If you haven’t seen it yet, here’s the breakdown:

  • my container’s rootfs is located at /media/chroots/lxc-buildyard4;
  • the /etc/lxc/buildyard4.conf file used to bind-mount the portage directory as /media/chroots/lxc-buildyard4/usr/portage;
  • with 0.7.2, the pivot_root system was called over /media/chroots/lxc-buildyard4 and all was fine;
  • with 0.7.3, before pivoting, /media/chroots/lxc-buildyard4 was bind-mounted to a different path (let’s assume /usr/lib/lxc/rootfs but it was a bit more messed up);
  • when I accessed /usr/portage within the chroot I was actually accessing the path to be found at /usr/lib/lxc/rootfs/usr/portage.

Okay so it’s a bit murky, because if you think of bind-mounts the same way you think about symlink, the first bind mount should have accessed all the sub-bind-mounts as well, but that wasn’t the case because the first wasn’t a recursive bind-bound. Which means you really have to change all your configuration files to use the new rootfs mount path, and they didn’t seem to make that very clear as news files.
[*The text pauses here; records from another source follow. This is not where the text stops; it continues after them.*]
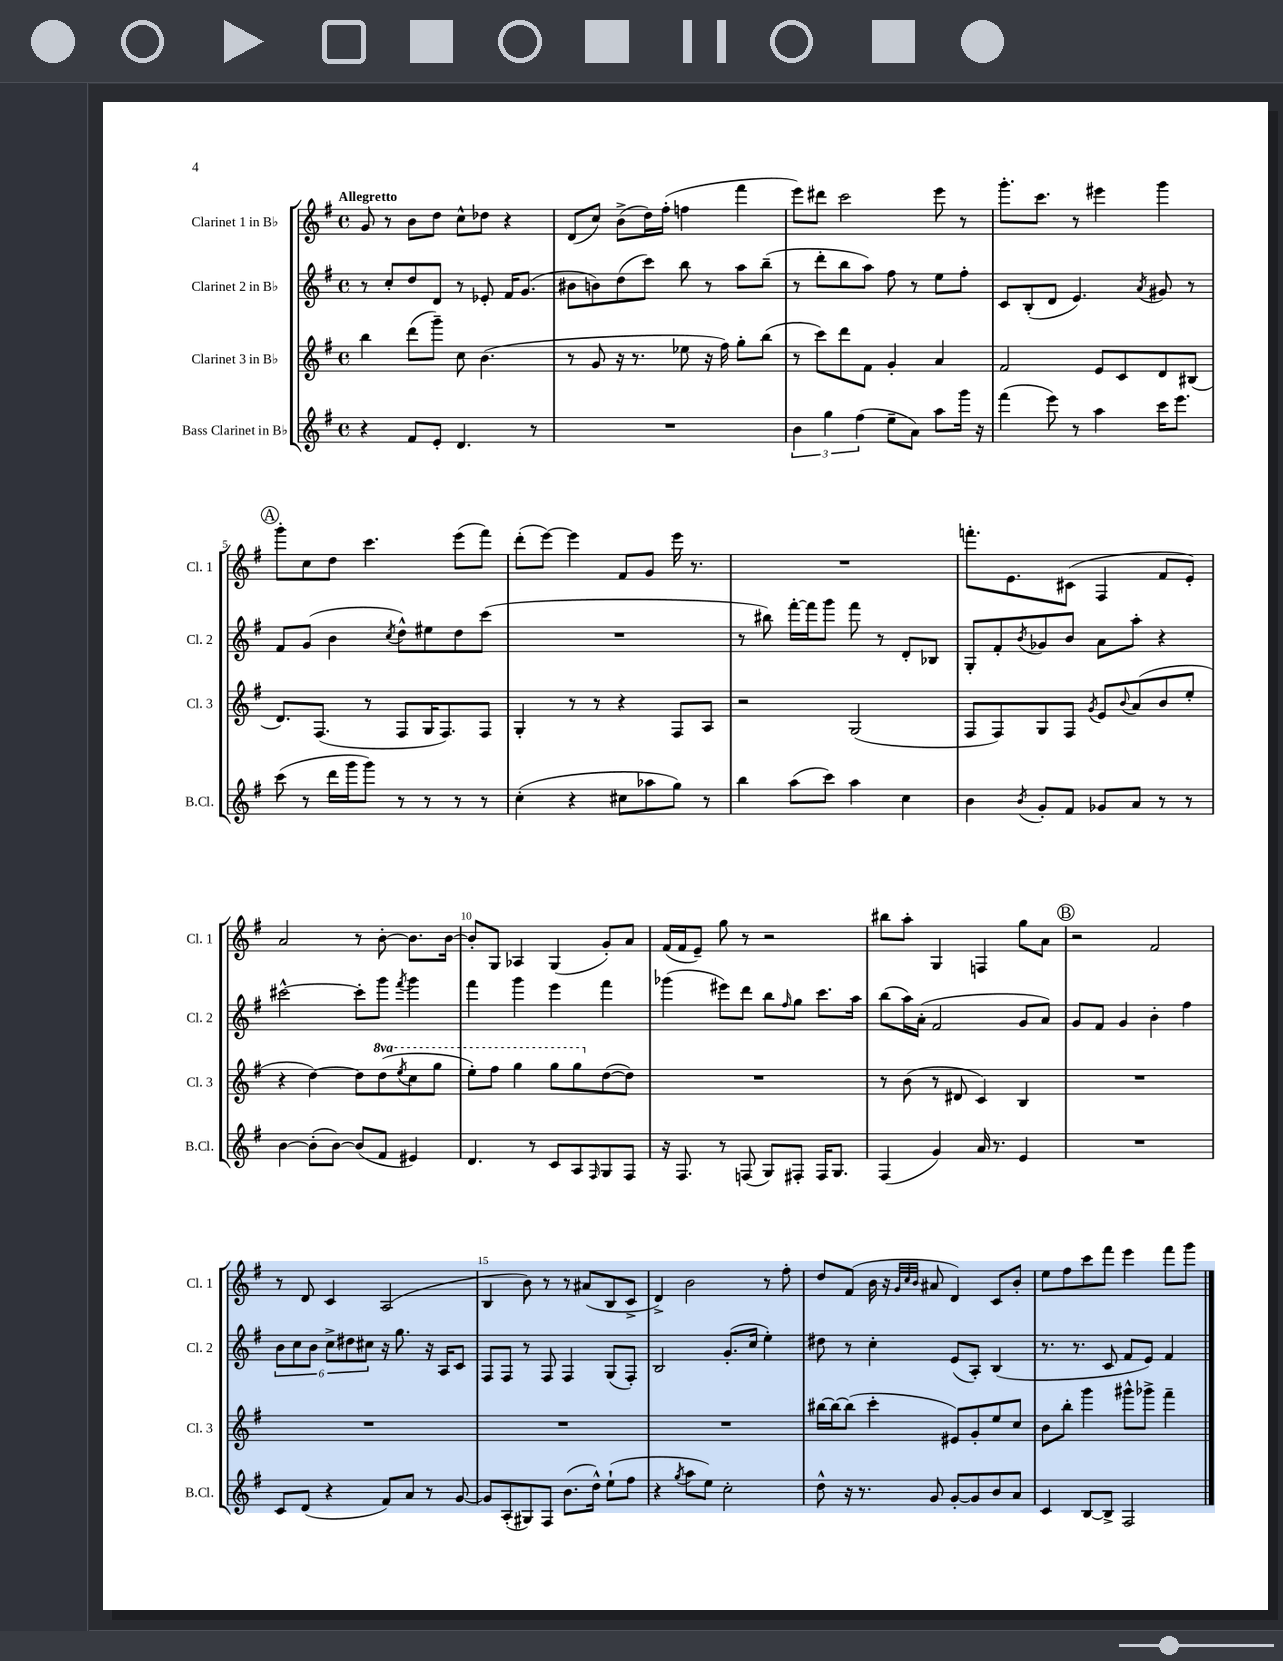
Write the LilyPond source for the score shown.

<<
\new StaffGroup <<
\new Staff = "s0" \with { instrumentName = "Clarinet 1 in Bb" shortInstrumentName = "Cl. 1" } {
    \clef treble \key g \major \defaultTimeSignature \time 4/4 \tempo "Allegretto"
    g'8 r8 b'8 d''8 c''8-^ des''8 r4 |
    d'8( c''8) b'8->( d''16) fis''16-.( f''4 fis'''4 |
    e'''8) dis'''8 c'''2 e'''8 r8 |
    g'''8.-. c'''8. r8 eis'''4 g'''4 |
    \mark \markup { \circle "A" } g'''8-. c''8 d''8 c'''4. e'''8( fis'''8) |
    d'''8-.( e'''8~) e'''4 fis'8 g'8 e'''16 r8. |
    R1 |
    f'''8.-. e'8. cis'8( fis4 fis'8 e'8-.) |
    a'2 r8 b'8~-. b'8. b'16~ |
    b'8-. g8 aes4 g4( g'8-.) a'8 |
    fis'16( fis'16 e'8--) g''8 r8 r2 |
    bis''8 a''8-. g4 f4 g''8 a'8 |
    \mark \markup { \circle "B" } r2 fis'2 |
    r8 d'8 c'4 a2( |
    b4 b'8) r8 r8 ais'8( b8 c'8-> |
    d'4->) b'2 r8 fis''8-. |
    d''8 fis'8( b'16 r16 \grace { g'32 c''32 b'32 } ais'8 d'4) c'8 b'8-. |
    e''8 fis''8 c'''8 fis'''8 e'''4 fis'''8 g'''8 \bar "|." |
}
\new Staff = "s1" \with { instrumentName = "Clarinet 2 in Bb" shortInstrumentName = "Cl. 2" } {
    \clef treble \key g \major \defaultTimeSignature \time 4/4
    r8 c''8-. d''8 d'8 r8 ees'8-. fis'16 g'8.( |
    bis'8 b'8) d''8( c'''8) b''8 r8 a''8 b''8--( |
    r8 d'''8-. b''8 a''8) fis''8 r8 e''8 fis''8-. |
    c'8 b8-.( d'8 e'4.) \acciaccatura { a'8 } gis'8 r8 |
    \mark \markup { \circle "A" } fis'8 g'8( b'4 \acciaccatura { c''8 } d''8-^) eis''8 d''8 c'''8( |
    R1 |
    r8 bis''8) fis'''16~-. fis'''16 g'''8 fis'''8 r8 d'8-. bes8 |
    g8-. fis'8-. \acciaccatura { b'8 } ges'8 b'8 a'8 a''8-. r4 |
    cis'''2~-^ cis'''8-. g'''8 \acciaccatura { fis'''8 } g'''4 |
    fis'''4 g'''4 e'''4 fis'''4 |
    ges'''4( eis'''8) d'''8 b''8 \grace { fis''16 } g''8 c'''8. a''16 |
    b''8( a''16) a'16-.( fis'2 g'8 a'8) |
    \mark \markup { \circle "B" } g'8 fis'8 g'4 b'4-. fis''4 |
    \tuplet 6/4 { b'8 c''8 b'8 c''8-> dis''8 cis''8 } r16 g''8. r16 a16 c'8 |
    fis8 fis8 r8 fis8 fis4 g8( fis8-.) |
    b2 g'8.-.( c''16 e''4-.) |
    dis''8 r8 c''4-. e'8( a8-.) b4( |
    r8. r8. c'8 fis'8 e'8) fis'4 \bar "|." |
}
\new Staff = "s2" \with { instrumentName = "Clarinet 3 in Bb" shortInstrumentName = "Cl. 3" } {
    \clef treble \key g \major \defaultTimeSignature \time 4/4 \set Staff.ottavationMarkups = #ottavation-simple-ordinals
    b''4 d'''8( g'''8--) c''8 b'4.( |
    r8 g'8 r16 r8. ees''8 r16 fis''16) g''8-. b''8( |
    r8 c'''8) d'''8 fis'8 g'4-. a'4 |
    fis'2 e'8 c'8 d'8 bis8( |
    \mark \markup { \circle "A" } d'8.) fis8.( r8 fis8 g16 fis8.) fis8 |
    g4-. r8 r8 r4 fis8 a8 |
    r2 g2( |
    fis8 fis8) g8 fis8 \acciaccatura { g'8 } e'8 \appoggiatura { b'8 } a'8( b'8 e''8-. |
    r4 d''4~) d''8 \ottava #1 d'''8( \acciaccatura { e'''8 } c'''8 g'''8 |
    e'''8-.) fis'''8 g'''4 g'''8 g'''8 \ottava #0 d''8~( d''8) |
    R1 |
    r8 b'8( r8 dis'8 c'4) b4 |
    \mark \markup { \circle "B" } R1 |
    R1 |
    R1 |
    R1 |
    bis''16~ bis''16~ bis''8( c'''4-. eis'8) g'8-. e''8 c''8 |
    b'8 b''8-. g'''4 gis'''8-^ ges'''8-> fis'''4-- \bar "|." |
}
\new Staff = "s3" \with { instrumentName = "Bass Clarinet in Bb" shortInstrumentName = "B.Cl." } {
    \clef treble \key g \major \defaultTimeSignature \time 4/4
    r4 fis'8 e'8-. d'4. r8 |
    R1 |
    \tuplet 3/2 { b'4 g''4 fis''4( } e''8-- a'8) a''8 g'''16 r16 |
    fis'''4( e'''8) r8 a''4 c'''16 e'''8. |
    \mark \markup { \circle "A" } c'''8( r8 d'''16 g'''16 g'''8) r8 r8 r8 r8 |
    c''4-.( r4 cis''8 aes''8 g''8) r8 |
    b''4 a''8( c'''8) a''4 c''4 |
    b'4 \acciaccatura { b'8 } g'8-. fis'8 ges'8 a'8 r8 r8 |
    b'4~ b'8-.( b'8~) b'8( fis'8 eis'4) |
    d'4. r8 c'8 a8 \grace { fis16 } g8 fis8 |
    r16 fis8. r8 f8( g8) fis8-. fis16 g8. |
    fis4( g'4) a'16 r8. e'4 |
    \mark \markup { \circle "B" } R1 |
    c'8 d'8( r4 fis'8) a'8 r8 g'8~ |
    g'8 a8-.( gis8) fis8 b'8.( d''16-^) e''8-!( fis''8 |
    r4 \acciaccatura { g''8 } a''8 e''8) c''2-. |
    d''8-^ r16 r8. g'8 g'8~-. g'8 b'8 a'8 |
    c'4 b8~ b8-> fis2 \bar "|." |
}
>>
>>
\layout { \context { \Score \override BarNumber.break-visibility = ##(#f #t #t) barNumberVisibility = #(every-nth-bar-number-visible 5) } }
Besides, the default configuration is variable on the libdir setting, which means you’d have different paths between 32-bit and 64-bit systems (symlinks are ignored in part, remember) so to avoid that, I’ve revision-bumped lxc in tree and is now using /usr/lib/lxc/rootfs directly, ignoring multilib altogether.
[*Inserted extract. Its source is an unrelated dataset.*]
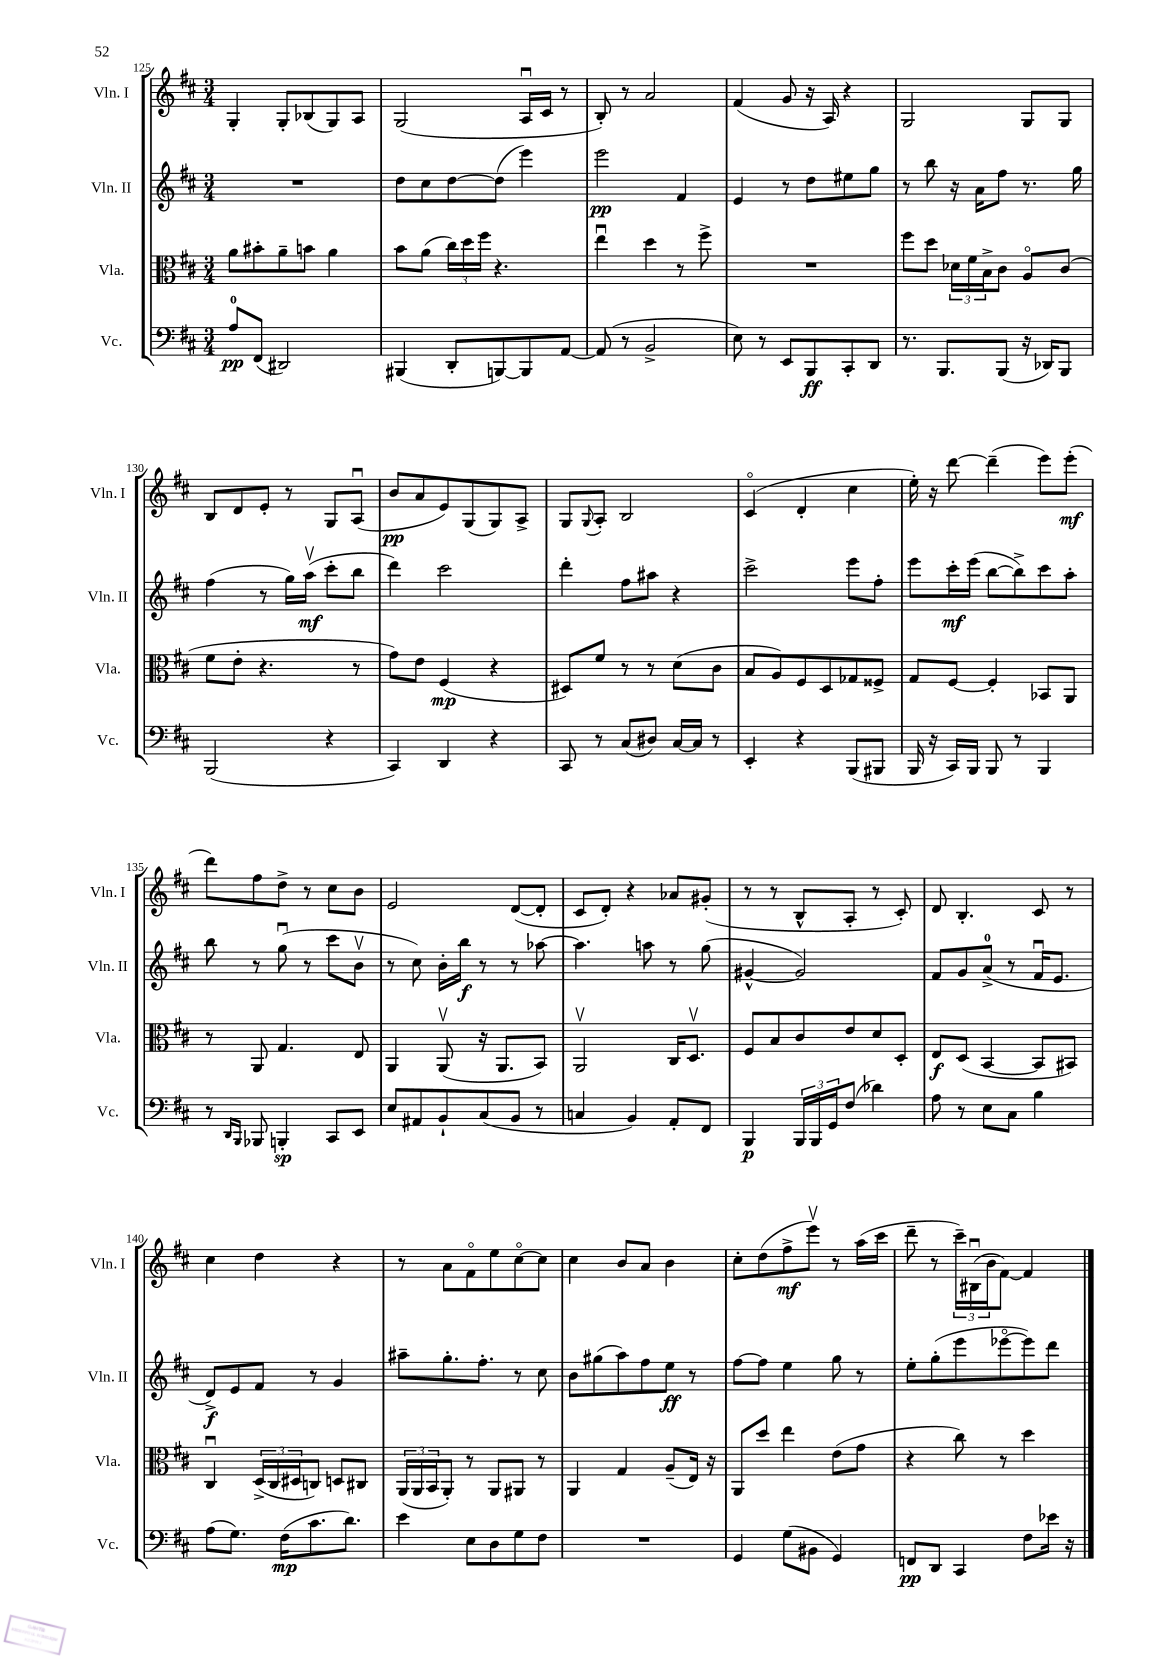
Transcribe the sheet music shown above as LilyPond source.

On a different note, I’m still planning on writing a post detailing how cgroups work, since both LXC and libvirt (two projects I follow) make use of them, as well as Chrome/Chromium and, now, the Lennart userland implementation of the 200loc kernel patch. But before doing that I want to compare how the other distributions solve the mountpoint problem:

  • the cgroup filesystem has to be mounted to be used, like /sys, /dev, /proc and so on… but OpenRC currently ignores it;
  • the LXC init script accepts an already-mounted cgroup filesystem or mounts it over /cgroup;
  • as far as I can tell, Fedora uses /dev/cgroup but that montpoint, like /dev/pts and /dev/shm need to be created after udev was started, as /dev is a virtual filesystem itself (that’s what /etc/init.d/devfs does);
  • while on the other hand Ubuntu seem to rely on /sys/fs/cgroup which is an empty directory on the /sys pseudo-filesystem created when cgroup is enabled in the kernel.

Sincerely, my preferred solution right now is the last one, since that requires no special code, just need /sys mounted, and is much more similar to how fusectl is mounted (on /sys/fs/fuse/connections). If you have any comments, feel free to have a say here.